Its back is to us but it’s clear what they see on its screen is exactly what we see behind them—a massive Schneemann, younger and 20-feet tall, nude, knees bent like a batter in a ballgame, one arm bent like Hamlet with that skull, one hand in her crotch, face concentrating on the leading edge of what she pulls from it—a printed-paper streamer longer and thinner than a CVS receipt—from which she reads.

This projected giant—captured from a low angle (she’d been on a table) in ’70s Kodak gray—is in the middle of Interior Scroll: “an essential moment in performance art history,” “a landmark performance,” “a groundbreaking piece of feminist art,” an “historic performance.”

“Put that thing away!” the artist says, and the interviewer obediently clicks to a different slide.

Dipping into the slow, low stretched vowels of graceful midcentury feminine dinner-party dismissal (“Really, Clarence …”) it becomes immediately clear that Carolee Schneemann doesn’t think much of Interior Scroll—or, to be more precise—thinks we think too much of this lurid image, neglecting 50 years of other work: paintings, constructions, actions and happenings, writing and artists’ books.

Meret Oppenheim, Object (Le Déjeuner en fourrure), 1936

There is a certain kind of viewer who’d ask, Well, what do you expect? It was 1975 and you pulled something out of your vagina. It’s 2018 and we should be able to agree: This viewer is boring. There is something very sad about a society whose reaction to the labial threshold being traversed voluntarily by a heretofore unexpected entity is to note it and go back to throwing money at stacks of carefully lined-up bricks.

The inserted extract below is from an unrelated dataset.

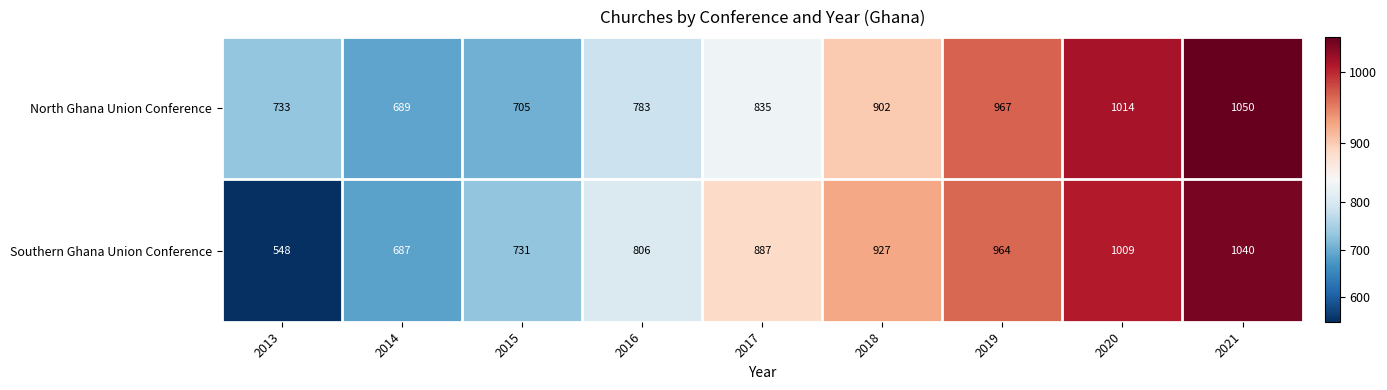

Between 2018 and 2019, which series saw the biggest shift?

North Ghana Union Conference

Yet this is largely what happened—it wasn’t until the ’90s that her work was widely recognized and even then, the image presented to the public by the art establishment was mostly just: this piece. This exact photo of this piece. She tells us people all over the world have re-performed it, including a man who made an anal scroll. “It’s my fur-lined teacup,” she says.

Speaking of butt performance: Ron Athey is in the audience. Noted for causing NEA mayhem in the ’80s for “spraying HIV-infected blood on the audience” (he didn’t and it wasn’t) he too knows the tedium of being trailed around by a sensationalized “Free Bird” while volumes worth of other work go undiscussed.

Eva Hesse didn’t have this problem, nor did Judy Chicago. What Athey, Schneemann, Meret Oppenheim (of the fur teacup), and Cosey Fanni Tutti (who never quit her day job until she joined a band) have in common is: Sex. Too much of it and the wrong kind. There’s no rule against it, but there’s a quota, and it is low—handed out like a dog treat when the art audience is deemed sophisticated enough to deserve it. It didn’t have to be that way: Schneemann was everywhere—she also knew everyone: Warhol, Allan Kaprow, Red Grooms, Steve Reich, Jim Dine, Philip Glass, Merce Cunningham, John Cage, Rauschenberg—Stan Brakhage helped her find the one lab where you could reliably take an erotic film to get processed (to avoid the FBI, a psychiatrist had to file paperwork certifying that the 100-feet of film contained a study of the cross).

The porn processors were scandalized by all the oral—“Does the lady like that?” one asked, red-faced. She did. This was 1975. How many people were not getting eaten out on account of all this squeamishness? And what eminence allowed to grow gray will sit on that stage in 2061 saying “Well, it was the 20teens—nobody knew anything back then?”